Medical travel only: That insurance coverage caveat is key. While second opinions are a good idea when it comes to many medical situations, you don't get seconds on medical mileage claims.

Basically, the IRS doesn't allow tax break double dipping under any circumstances.

So if your insurance covers your medical travel, you can't claim it.

Similarly, if you are reimbursed for your out-of-pocket medical travel costs from a flexible spending account (FSA) or the health savings account (HSA) associated with your high deductible health plan (HDHP), those amounts can't be claimed as itemized expenses.

Specificity required: OK, you're ready to track those medical miles.

But there's one more thing you need to keep in mind.
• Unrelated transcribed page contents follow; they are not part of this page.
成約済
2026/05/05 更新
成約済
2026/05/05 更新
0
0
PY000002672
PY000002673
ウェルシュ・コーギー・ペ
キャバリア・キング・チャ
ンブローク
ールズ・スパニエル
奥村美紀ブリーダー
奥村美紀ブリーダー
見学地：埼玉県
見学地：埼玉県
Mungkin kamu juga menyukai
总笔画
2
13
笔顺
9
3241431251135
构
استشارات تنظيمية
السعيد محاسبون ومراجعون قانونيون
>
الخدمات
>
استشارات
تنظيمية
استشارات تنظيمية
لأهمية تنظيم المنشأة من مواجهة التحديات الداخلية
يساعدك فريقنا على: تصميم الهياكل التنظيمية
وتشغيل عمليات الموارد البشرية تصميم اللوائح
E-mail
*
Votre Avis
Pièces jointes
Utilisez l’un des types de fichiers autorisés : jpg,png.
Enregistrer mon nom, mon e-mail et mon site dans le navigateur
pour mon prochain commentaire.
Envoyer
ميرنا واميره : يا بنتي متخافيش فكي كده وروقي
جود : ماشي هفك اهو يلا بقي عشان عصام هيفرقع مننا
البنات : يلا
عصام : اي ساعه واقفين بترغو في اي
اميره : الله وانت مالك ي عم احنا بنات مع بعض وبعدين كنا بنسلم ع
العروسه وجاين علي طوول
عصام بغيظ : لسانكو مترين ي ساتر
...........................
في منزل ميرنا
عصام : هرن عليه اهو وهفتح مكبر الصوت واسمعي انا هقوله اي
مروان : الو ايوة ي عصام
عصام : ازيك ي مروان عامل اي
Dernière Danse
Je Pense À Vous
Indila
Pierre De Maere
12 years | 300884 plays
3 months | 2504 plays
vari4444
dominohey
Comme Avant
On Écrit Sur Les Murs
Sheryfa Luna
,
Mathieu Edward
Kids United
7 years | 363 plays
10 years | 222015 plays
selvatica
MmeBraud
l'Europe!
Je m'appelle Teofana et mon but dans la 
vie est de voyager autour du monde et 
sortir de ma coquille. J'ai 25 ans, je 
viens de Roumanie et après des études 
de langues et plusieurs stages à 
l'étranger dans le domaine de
Make sure your medical travel is just that. For medical purposes only.

Most of us multitask, be it at the office, doing parts of two projects simultaneously; at home, watching TV while paying bills; or in running errands. I do all of that, including mapping out routes where I can get several things done on one local road trip.
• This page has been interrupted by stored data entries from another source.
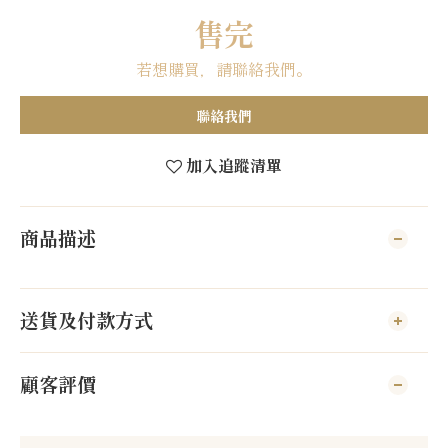
售完
若想購買，請聯絡我們。
聯絡我們
加入追蹤清單
商品描述
送貨及付款方式
顧客評價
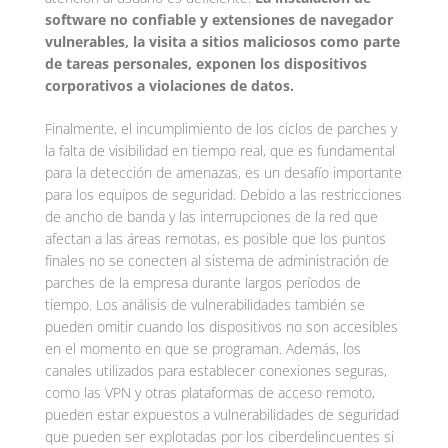
software no confiable y extensiones de navegador
vulnerables, la visita a sitios maliciosos como parte
de tareas personales, exponen los dispositivos
corporativos a violaciones de datos.
Finalmente, el incumplimiento de los ciclos de parches y
la falta de visibilidad en tiempo real, que es fundamental
para la detección de amenazas, es un desafío importante
para los equipos de seguridad. Debido a las restricciones
de ancho de banda y las interrupciones de la red que
afectan a las áreas remotas, es posible que los puntos
finales no se conecten al sistema de administración de
parches de la empresa durante largos períodos de
tiempo. Los análisis de vulnerabilidades también se
pueden omitir cuando los dispositivos no son accesibles
en el momento en que se programan. Además, los
canales utilizados para establecer conexiones seguras,
como las VPN y otras plataformas de acceso remoto,
pueden estar expuestos a vulnerabilidades de seguridad
que pueden ser explotadas por los ciberdelincuentes si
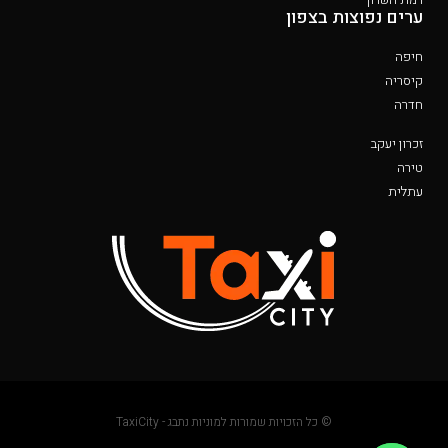
ערים נפוצות בצפון
חיפה
קיסריה
חדרה
זכרון יעקב
טירה
עתלית
© כל הזכויות שמורות למוניות נתבג - TaxiCity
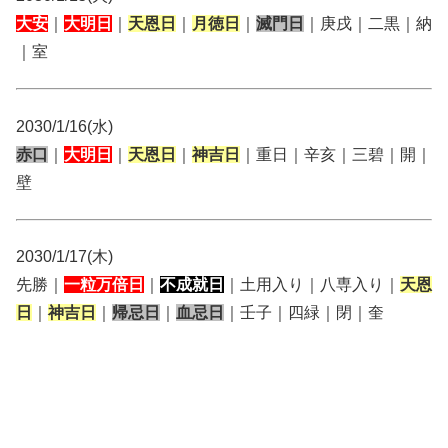
大安
｜
大明日
｜
天恩日
｜
月徳日
｜
滅門日
｜庚戌｜二黒｜納
｜室
2030/1/16(水)
赤口
｜
大明日
｜
天恩日
｜
神吉日
｜重日｜辛亥｜三碧｜開｜
壁
2030/1/17(木)
先勝｜
一粒万倍日
｜
不成就日
｜土用入り｜八専入り｜
天恩
日
｜
神吉日
｜
帰忌日
｜
血忌日
｜壬子｜四緑｜閉｜奎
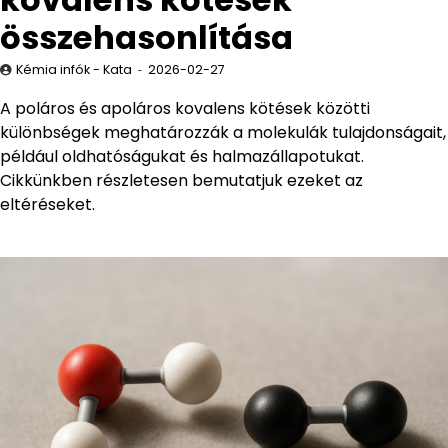
összehasonlítása
Kémia infók - Kata
2026-02-27
A poláros és apoláros kovalens kötések közötti
különbségek meghatározzák a molekulák tulajdonságait,
például oldhatóságukat és halmazállapotukat.
Cikkünkben részletesen bemutatjuk ezeket az
eltéréseket.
But when it comes to counting medical miles, the IRS frowns upon trips that include a trip to the doctor, followed by a stop at the store for milk after you’ve picked up your child from a play date before heading home.
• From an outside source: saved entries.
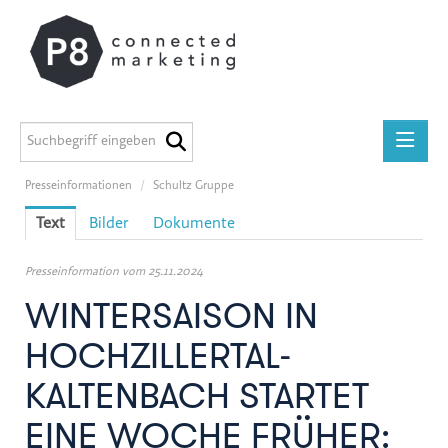
Presseinformationen
/
Schultz Gruppe
Presseinformationen
Text
Bilder
Dokumente
medilab
P8 Marketing informiert
Presseinformation vom 25.11.2024
ADEG
WINTERSAISON IN
Midstad
HOCHZILLERTAL-
GEERS
KALTENBACH STARTET
Österreichische Apothekerkammer
EINE WOCHE FRÜHER:
Miba Gruppe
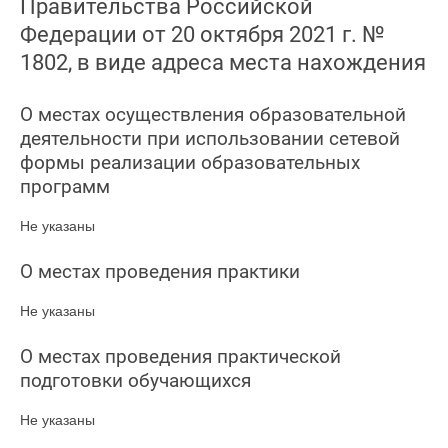
Правительства Российской
Федерации от 20 октября 2021 г. №
1802, в виде адреса места нахождения
О местах осуществления образовательной
деятельности при использовании сетевой
формы реализации образовательных
программ
Не указаны
О местах проведения практики
Не указаны
О местах проведения практической
подготовки обучающихся
Не указаны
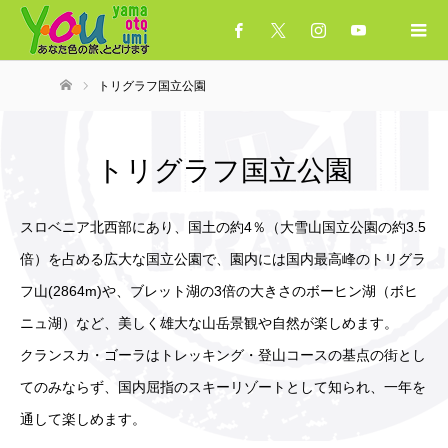
トリグラフ国立公園
ホーム
トリグラフ国立公園
スロベニア北西部にあり、国土の約4％（大雪山国立公園の約3.5
倍）を占める広大な国立公園で、園内には国内最高峰のトリグラ
フ山(2864m)や、ブレット湖の3倍の大きさのボーヒン湖（ボヒ
ニュ湖）など、美しく雄大な山岳景観や自然が楽しめます。
クランスカ・ゴーラはトレッキング・登山コースの基点の街とし
てのみならず、国内屈指のスキーリゾートとして知られ、一年を
通して楽しめます。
That total multipurpose trip's miles don't cut it as far as the IRS is concerned. All your potentially deductible mileage must be discrete in the eyes of the IRS.

A trip to the doctor and just that trip counts as medical mileage. It's the same as the IRS approach to allowable business miles. Just the travel to visit your client — or the travel to your doctor — counts when it comes to allowable tax-deductible miles.

Again, this is why I keep two separate business and medical travel logs. If you're into digital tracking, several apps offer similar record keeping.

Some things don't count: Remember, too, that there are some medical travel costs where the IRS flat out says no.

When it comes to medical tax breaks, transportation expenses that the IRS generally says you can't count include —

  • Travel for purely personal reasons to another city for an operation or other medical care. Yes, it's handy your sister lives in Dallas, which also is home to a top-notch sleep apnea clinic. Enjoy you family get-together. But review the earlier discussion on medical multitasking. Your combination personal and medical travel could cause the IRS to raise questions.
  • Travel that is merely for the general improvement of one's health, even if the trip is made on the advice of a doctor. So, no, that yoga retreat doesn't count, even though it helped you lower your medically high blood pressure.
  • The costs of operating a specially equipped car for other than medical reasons.

Still, as noted earlier, there are plenty of other medical mileage expenses the IRS does accept. So jot those down for inclusion in your tax filing computations.

The medical travel amount might just be what you need to exceed the 7.5 percent of your adjusted gross income (AGI) threshold you must clear before you can claim the costs.